On average under Turnbull, the two-party Coalition vote was about 43-44%. To put this in context, Paul Keating was slaughtered in 1996 with a tick over 46% of the two-party vote.
As preferred Prime Minister, Turnbull mustered 26% against Rudd’s 54% in October 2008, and 16% to Rudd’s 66% in July 2009. (Recently, Tony Abbott trailed Julia Gillard on this measure by just 3%).
As strange as it sounds today, and despite already beginning to lose control over the Labor Party in private, had Rudd gone to a double dissolution over climate change in late 2009, Turnbull would have led the Coalition to annihilation. So much for his “principled stand” on climate change. A similar stand on the same issue by Rudd killed the latter off just as it did Turnbull.
For Turnbull to return to the leadership, it would be a game-changer all right: the Gillard government would receive instant capitulation from the opposition on climate change policy, far less rigorous scrutiny of its policies, the benefit of the policy differentiation between government and opposition beginning to blur, and the emergence of a sense within the electorate that perhaps “the devil you know” is worth sticking with. Turnbull has already championed the concept of a sovereign wealth fund being established on the back of mining revenues. Just as the carbon tax would be introduced without opposition, so too would the MRRT.
Malcolm Turnbull is an impressive individual; Rhodes scholar; highly successful merchant banker and lawyer; and, frankly, quite a great guy to have conversations with. I know — once upon a time, in the early 1990s, with Malcolm heading the Australian Republican Movement and myself a precocious young monarchist, our paths crossed several times.
However, just as Turnbull has little electoral appeal, he also has form for undermining his colleagues and party policy.

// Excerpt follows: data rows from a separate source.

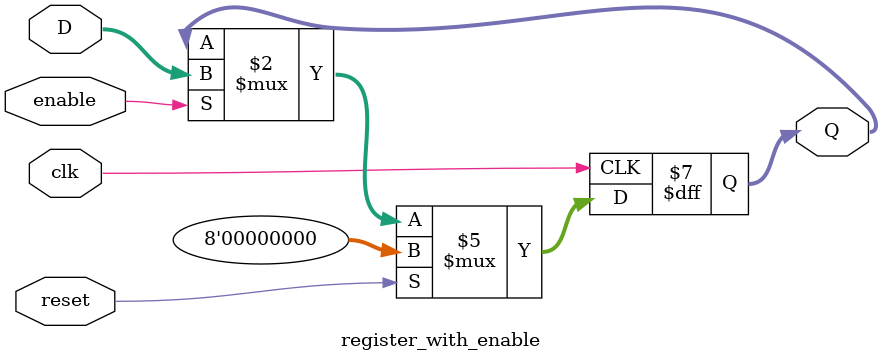
<source format=v>
module register_with_enable (
    input clk,
    input reset,
    input enable,
    input [7:0] D,
    output reg [7:0] Q
);

    always @(posedge clk) begin
        if (reset)
            Q <= 8'b0;
        else if (enable)
            Q <= D;
    end
endmodule

</source>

Shortly after being deposed by Abbott, Turnbull couldn’t resist speaking out on climate change policy. Whilst a backbencher, my view was that he was undermining the new leader and that it had to stop — and whilst I didn’t believe for one minute I would be listened to, and that I would be dismissed outright, I nonetheless sent Turnbull a private letter on Facebook. For now, I do not propose to publish that here, but the upshot was, and I used these words: Malcolm, please, SHUT UP!

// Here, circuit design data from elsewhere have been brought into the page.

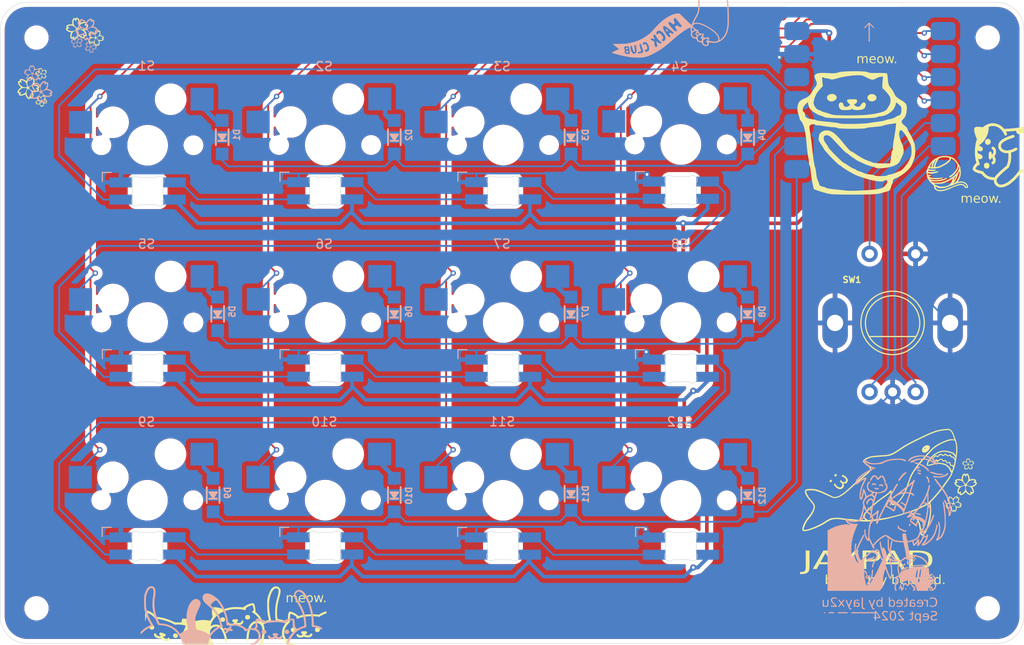
<source format=kicad_pcb>
(kicad_pcb
	(version 20240108)
	(generator "pcbnew")
	(generator_version "8.0")
	(general
		(thickness 1.6)
		(legacy_teardrops no)
	)
	(paper "A4")
	(layers
		(0 "F.Cu" signal)
		(31 "B.Cu" signal)
		(32 "B.Adhes" user "B.Adhesive")
		(33 "F.Adhes" user "F.Adhesive")
		(34 "B.Paste" user)
		(35 "F.Paste" user)
		(36 "B.SilkS" user "B.Silkscreen")
		(37 "F.SilkS" user "F.Silkscreen")
		(38 "B.Mask" user)
		(39 "F.Mask" user)
		(40 "Dwgs.User" user "User.Drawings")
		(41 "Cmts.User" user "User.Comments")
		(42 "Eco1.User" user "User.Eco1")
		(43 "Eco2.User" user "User.Eco2")
		(44 "Edge.Cuts" user)
		(45 "Margin" user)
		(46 "B.CrtYd" user "B.Courtyard")
		(47 "F.CrtYd" user "F.Courtyard")
		(48 "B.Fab" user)
		(49 "F.Fab" user)
		(50 "User.1" user)
		(51 "User.2" user)
		(52 "User.3" user)
		(53 "User.4" user)
		(54 "User.5" user)
		(55 "User.6" user)
		(56 "User.7" user)
		(57 "User.8" user)
		(58 "User.9" user)
	)
	(setup
		(pad_to_mask_clearance 0)
		(allow_soldermask_bridges_in_footprints no)
		(pcbplotparams
			(layerselection 0x00010fc_ffffffff)
			(plot_on_all_layers_selection 0x0000000_00000000)
			(disableapertmacros no)
			(usegerberextensions no)
			(usegerberattributes yes)
			(usegerberadvancedattributes yes)
			(creategerberjobfile yes)
			(dashed_line_dash_ratio 12.000000)
			(dashed_line_gap_ratio 3.000000)
			(svgprecision 4)
			(plotframeref no)
			(viasonmask no)
			(mode 1)
			(useauxorigin no)
			(hpglpennumber 1)
			(hpglpenspeed 20)
			(hpglpendiameter 15.000000)
			(pdf_front_fp_property_popups yes)
			(pdf_back_fp_property_popups yes)
			(dxfpolygonmode yes)
			(dxfimperialunits yes)
			(dxfusepcbnewfont yes)
			(psnegative no)
			(psa4output no)
			(plotreference yes)
			(plotvalue yes)
			(plotfptext yes)
			(plotinvisibletext no)
			(sketchpadsonfab no)
			(subtractmaskfromsilk no)
			(outputformat 1)
			(mirror no)
			(drillshape 1)
			(scaleselection 1)
			(outputdirectory "")
		)
	)
	(net 0 "")
	(net 1 "ROW0")
	(net 2 "ROW1")
	(net 3 "ROW2")
	(net 4 "+5V")
	(net 5 "GND")
	(net 6 "COL0")
	(net 7 "COL1")
	(net 8 "COL2")
	(net 9 "ENC_A")
	(net 10 "ENC_B")
	(net 11 "ENC_SW")
	(net 12 "RGB")
	(net 13 "Net-(D3-PadA)")
	(net 14 "Net-(D6-PadA)")
	(net 15 "unconnected-(M1-3V3-Pad12)")
	(net 16 "Net-(S1-DOUT)")
	(net 17 "Net-(S2-DOUT)")
	(net 18 "Net-(S3-DOUT)")
	(net 19 "Net-(S4-DOUT)")
	(net 20 "Net-(S5-DOUT)")
	(net 21 "Net-(S6-DOUT)")
	(net 22 "Net-(S7-DOUT)")
	(net 23 "Net-(S8-DOUT)")
	(net 24 "Net-(D9-PadA)")
	(net 25 "Net-(D1-PadA)")
	(net 26 "Net-(D2-PadA)")
	(net 27 "Net-(D4-PadA)")
	(net 28 "Net-(D5-PadA)")
	(net 29 "Net-(D7-PadA)")
	(net 30 "Net-(D8-PadA)")
	(net 31 "Net-(D10-PadA)")
	(net 32 "Net-(D11-PadA)")
	(net 33 "Net-(D12-PadA)")
	(net 34 "COL3")
	(net 35 "Net-(S10-DIN)")
	(net 36 "Net-(S10-DOUT)")
	(net 37 "Net-(S11-DOUT)")
	(net 38 "unconnected-(S12-DOUT-Pad5)")
	(footprint "LOGO" (layer "F.Cu") (at 129.5 62.5))
	(footprint "LOGO" (layer "F.Cu") (at 43.5 51 10))
	(footprint "JayPad:CherryMX_1.00u_KailhSocket_LTST-A683CEGBW-HS" (layer "F.Cu") (at 51.27 83.45))
	(footprint "LOGO" (layer "F.Cu") (at 141.818177 99.098137 75))
	(footprint "JayPad:CherryMX_1.00u_KailhSocket_LTST-A683CEGBW-HS" (layer "F.Cu") (at 70.88 63.86))
	(footprint "LOGO" (layer "F.Cu") (at 141.562522 101.319539))
	(footprint "LOGO" (layer "F.Cu") (at 140.196168 103.413122 40))
	(footprint "LOGO" (layer "F.Cu") (at 143 64.77733 90))
	(footprint "JayPad:CherryMX_1.00u_KailhSocket_LTST-A683CEGBW-HS" (layer "F.Cu") (at 51.25 103.07))
	(footprint "JayPad:CherryMX_1.00u_KailhSocket_LTST-A683CEGBW-HS" (layer "F.Cu") (at 110.13 103.09))
	(footprint "MountingHole:MountingHole_2.2mm_M2" (layer "F.Cu") (at 144 52))
	(footprint "LOGO" (layer "F.Cu") (at 45.5 52 50))
	(footprint "JayPad:CherryMX_1.00u_KailhSocket_LTST-A683CEGBW-HS" (layer "F.Cu") (at 51.27 63.89))
	(footprint "JayPad:CherryMX_1.00u_KailhSocket_LTST-A683CEGBW-HS" (layer "F.Cu") (at 90.52 83.45))
	(footprint "JayPad:CherryMX_1.00u_KailhSocket_LTST-A683CEGBW-HS"
		(layer "F.Cu")
		(uuid "77854370-e002-44b0-b75c-aa34de0e82e0")
		(at 110.12 83.45)
		(descr "Cherry MX switch footprint. Size: 1.00u, Mount type: Plate, Using Kailh Socket: yes, Stabilizer: n/a, Lighting: LTST-A683CEGBW for hand-soldering")
		(tags "CherryMX 1.00u KailhSocket LTST-A683CEGBW-HS")
		(property "Reference" "S5"
			(at -58.97 -8.6625 0)
			(layer "B.SilkS")
			(uuid "8c69fcdb-e872-480e-9474-5ffbe1e61cad")
			(effects
				(font
					(size 1 1)
					(thickness 0.15)
				)
				(justify mirror)
			)
		)
		(property "Value" "CherryMX_LTST-A683CEGBW"
			(at 0 8.6625 0)
			(layer "F.Fab")
			(hide yes)
			(uuid "6995d670-4a22-4831-b429-1d5b07fbb983")
			(effects
				(font
					(size 1 1)
					(thickness 0.15)
				)
			)
		)
		(property "Footprint" "JayPad:CherryMX_1.00u_KailhSocket_LTST-A683CEGBW-HS"
			(at 0 0 0)
			(layer "F.Fab")
			(hide yes)
			(uuid "f82bcd17-9d2b-4237-b316-f17f7bca7c30")
			(effects
				(font
					(size 1.27 1.27)
					(thickness 0.15)
				)
			)
		)
		(property "Datasheet" ""
			(at 0 0 0)
			(layer "F.Fab")
			(hide yes)
			(uuid "d033ef36-4447-469b-babb-8954afdc5f42")
			(effects
				(font
					(size 1.27 1.27)
					(thickness 0.15)
				)
			)
		)
		(property "Description" ""
			(at 0 0 0)
			(layer "F.Fab")
			(hide yes)
			(uuid "90307e1d-b217-4b02-9c96-5ebf69fbbe20")
			(effects
				(font
					(size 1.27 1.27)
					(thickness 0.15)
				)
			)
		)
		(path "/e5cc2d44-02e6-4183-8244-b1c1c404b097")
		(sheetname "Root")
		(sheetfile "JayPad.kicad_sch")
		(attr through_hole)
		(fp_line
			(start -5 3)
			(end -5 4)
			(stroke
				(width 0.12)
				(type solid)
			)
			(layer "B.SilkS")
			(uuid "1ffba693-220f-4714-89d4-194f3921808f")
		)
		(fp_line
			(start -4 3)
			(end -5 3)
			(stroke
				(width 0.12)
				(type solid)
			)
			(layer "B.SilkS")
			(uuid "1fa2baa7-bf77-4e4f-9da7-d142905dde4a")
		)
		(fp_line
			(start -9.525 -9.525)
			(end -9.525 9.525)
			(stroke
				(width 0.12)
				(type solid)
			)
			(layer "Dwgs.User")
			(uuid "f3c21508-a4c1-4023-9bf5-87ed4e1f1148")
		)
		(fp_line
			(start -9.525 9.525)
			(end 9.525 9.525)
			(stroke
				(width 0.12)
				(type solid)
			)
			(layer "Dwgs.User")
			(uuid "4505f31c-2999-4a0c-8bdf-9a91c138c7ff")
		)
		(fp_line
			(start -7 -7)
			(end -7 7)
			(stroke
				(width 0.12)
				(type dash)
			)
			(layer "Dwgs.User")
			(uuid "7772de43-8943-430c-bf53-1e9dbd5dd443")
		)
		(fp_line
			(start -7 -7)
			(end 7 -7)
			(stroke
				(width 0.12)
				(type dash)
			)
			(layer "Dwgs.User")
			(uuid "39b5b112-68f4-4173-aa37-5995f71f7f26")
		)
		(fp_line
			(start 7 -7)
			(end 7 7)
			(stroke
				(width 0.12)
				(type dash)
			)
			(layer "Dwgs.User")
			(uuid "ccc11290-7050-4a4e-b21e-0bde41f04b49")
		)
		(fp_line
			(start 7 7)
			(end -7 7)
			(stroke
				(width 0.12)
				(type dash)
			)
			(layer "Dwgs.User")
			(uuid "ddc0e2e2-4946-4b10-84f4-6ec4d87e3633")
		)
		(fp_line
			(start 9.525 -9.525)
			(end -9.525 -9.525)
			(stroke
				(width 0.12)
				(type solid)
			)
			(layer "Dwgs.User")
			(uuid "31ef6087-6812-4bb3-a517-5e623d55217a")
		)
		(fp_line
			(start 9.525 9.525)
			(end 9.525 -9.525)
			(stroke
				(width 0.12)
				(type solid)
			)
			(layer "Dwgs.User")
			(uuid "c5ca39a1-fefc-4137-9103-92692302ec75")
		)
		(fp_line
			(start -1.70001 5.755686)
			(end -1.70001 4.350002)
			(stroke
				(width 0.05)
				(type solid)
			)
			(layer "Edge.Cuts")
			(uuid "55fd6eba-6783-4970-8d90-f2d73037d589")
		)
		(fp_line
			(start -0.794463 3.552845)
			(end 0.794442 3.552845)
			(stroke
				(width 0.05)
				(type solid)
			)
			(layer "Edge.Cuts")
			(uuid "5bd86cc5-c6f0-47ca-a93d-d03593bf76f2")
		)
		(fp_line
			(start 0.794441 6.552844)
			(end -0.794463 6.552844)
			(stroke
				(width 0.05)
				(type solid)
			)
			(layer "Edge.Cuts")
			(uuid "6d853cc1-80b7-4d8e-8a14-affe3102cfbf")
		)
		(fp_line
			(start 1.699988 4.350002)
			(end 1.699988 5.755686)
			(stroke
				(width 0.05)
				(type solid)
			)
			(layer "Edge.Cuts")
			(uuid "3d769e8d-2ec7-4267-b2c7-0fce9c5ece54")
		)
		(fp_arc
			(start -1.749495 4.133124)
			(mid -1.712538 4.238776)
			(end -1.70001 4.350002)
			(stroke
				(width 0.05)
				(type solid)
			)
			(layer "Edge.Cuts")
			(uuid "4543ca6e-8064-4ff7-a59f-abd8ef7118c6")
		)
		(fp_arc
			(start -1.749495 4.133124)
			(mid -1.638083 3.548809)
			(end -1.046722 3.484545)
			(stroke
				(width 0.05)
				(type solid)
			)
			(layer "Edge.Cuts")
			(uuid "14979d63-6b4e-4e2e-bef0-37df67f2dcfd")
		)
		(fp_arc
			(start -1.70001 5.755687)
			(mid -1.712538 5.866912)
			(end -1.749495 5.972564)
			(stroke
				(width 0.05)
				(type solid)
			)
			(layer "Edge.Cuts")
			(uuid "352e5627-e961-49ba-8dec-c46d053e5ede")
		)
		(fp_arc
			(start -1.046722 6.621141)
			(mid -1.638082 6.556879)
			(end -1.749495 5.972564)
			(stroke
				(width 0.05)
				(type solid)
			)
			(layer "Edge.Cuts")
			(uuid "8a1b455f-4f98-4b3e-9f7f-b3627393e784")
		)
		(fp_arc
			(start -1.046721 6.621143)
			(mid -0.925133 6.570221)
			(end -0.794463 6.552844)
			(stroke
				(width 0.05)
				(type solid)
			)
			(layer "Edge.Cuts")
			(uuid "1fbd4fa7-ea9c-42f3-9f4c-209bb4e149f0")
		)
		(fp_arc
			(start -0.794464 3.552844)
			(mid -0.925134 3.535467)
			(end -1.046722 3.484545)
			(stroke
				(width 0.05)
				(type solid)
			)
			(layer "Edge.Cuts")
			(uuid "88988482-2868-466a-99ae-0db3b5493701")
		)
		(fp_arc
			(start 0.794441 6.552844)
			(mid 0.925112 6.570221)
			(end 1.0467 6.621143)
			(stroke
				(width 0.05)
				(type solid)
			)
			(layer "Edge.Cuts")
			(uuid "a31c7a65-4020-4c02-bbe4-fb146bc0f936")
		)
		(fp_arc
			(start 1.0467 3.484546)
			(mid 0.925112 3.535468)
			(end 0.794442 3.552845)
			(stroke
				(width 0.05)
				(type solid)
			)
			(layer "Edge.Cuts")
			(uuid "f4519c29-4af8-4d06-b71f-1fc34ef456a7")
		)
		(fp_arc
			(start 1.0467 3.484546)
			(mid 1.638059 3.548807)
			(end 1.749473 4.133124)
			(stroke
				(width 0.05)
				(type solid)
			)
			(layer "Edge.Cuts")
			(uuid "869dae5e-2c53-4f00-8a94-aa42e8b84819")
		)
		(fp_arc
			(start 1.699988 4.350001)
			(mid 1.712514 4.238775)
			(end 1.749473 4.133124)
			(stroke
				(width 0.05)
				(type solid)
			)
			(layer "Edge.Cuts")
			(uuid "f28ea6bd-98f3-4666-897e-04ca7dfc07ff")
		)
		(fp_arc
			(start 1.749473 5.972563)
			(mid 1.638061 6.556879)
			(end 1.0467 6.621143)
			(stroke
				(width 0.05)
				(type solid)
			)
			(layer "Edge.Cuts")
			(uuid "0dc5d971-6b82-4303-911f-6dc9161f28b5")
		)
		(fp_arc
			(start 1.749473 5.972564)
			(mid 1.712512 5.866914)
			(end 1.699988 5.755686)
			(stroke
				(width 0.05)
				(type solid)
			)
			(layer "Edge.Cuts")
			(uuid "5e37b3aa-b520-4c61-885b-93ae1ba6d427")
		)
		(fp_line
			(start -7.8 -7.8)
			(end -7.8 7.8)
			(stroke
				(width 0.12)
				(type solid)
			)
			(layer "B.Fab")
			(uuid "0bb0aa5a-0c30-4970-b787-dcd41df31fc2")
		)
		(fp_line
			(start 7.8 -7.8)
			(end -7.8 -7.8)
			(stroke
				(width 0.12)
				(type solid)
			)
			(layer "B.Fab")
			(uuid "e6690551-f865-47fd-8daf-618652f8795e")
		)
		(fp_line
			(start 7.8 -7.8)
			(end 7.8 7.8)
			(stroke
				(width 0.12)
				(type solid)
			)
			(layer "B.Fab")
			(uuid "89cf7a79-a47f-4e10-99d8-67bb34734215")
		)
		(fp_line
			(start 7.8 7.8)
			(end -7.8 7.8)
			(stroke
				(width 0.12)
				(type solid)
			)
			(layer "B.Fab")
			(uuid "4d710235-6026-4ad3-b530-37160dfd1a74")
		)
		(pad "" np_thru_hole circle
			(at -5.1 0)
			(size 1.7 1.7)
			(drill 1.7)
			(layers "*.Cu" "*.Mask")
			(uuid "0fd78019-7164-480a-98a7-2fe93e2dbf03")
		)
		(pad "" np_thru_hole circle
			(at -3.81 -2.54)
			(size 3 3)
			(drill 3)
			(layers "*.Cu" "*.Mask")
			(uuid "4f6612b2-7ee1-4757-9c20-55479908e0ab")
		)
		(pad "" np_thru_hole circle
			(at 0 0)
			(size 4 4)
			(drill 4)
			(layers "*.Cu" "*.Mask")
			(uuid "94abd73c-733e-441a-9839-86ddb21a06f9")
		)
		(pad "" np_thru_hole circle
			(at 2.54 -5.08)
			(size 3 3)
			(drill 3)
			(layers "*.Cu" "*.Mask")
			(uuid "9ebdf242-5d52-49c1-bc29-0b8046
... [1135249 chars truncated]
</source>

It is time for Malcolm to shut up, or go to the cross benches. The third option, a leadership challenge almost guaranteed not to succeed, would not be worth the political damage it would do to the Liberal Party just for him to try to prove the point that Malcolm is right, and that what Malcolm wants, Malcolm should have.
Analyse the polls, Turnbull. Like it or not, Tony Abbott is in tune with the mainstream majority of Australians. Just as Gillard and Labor are not, neither are you.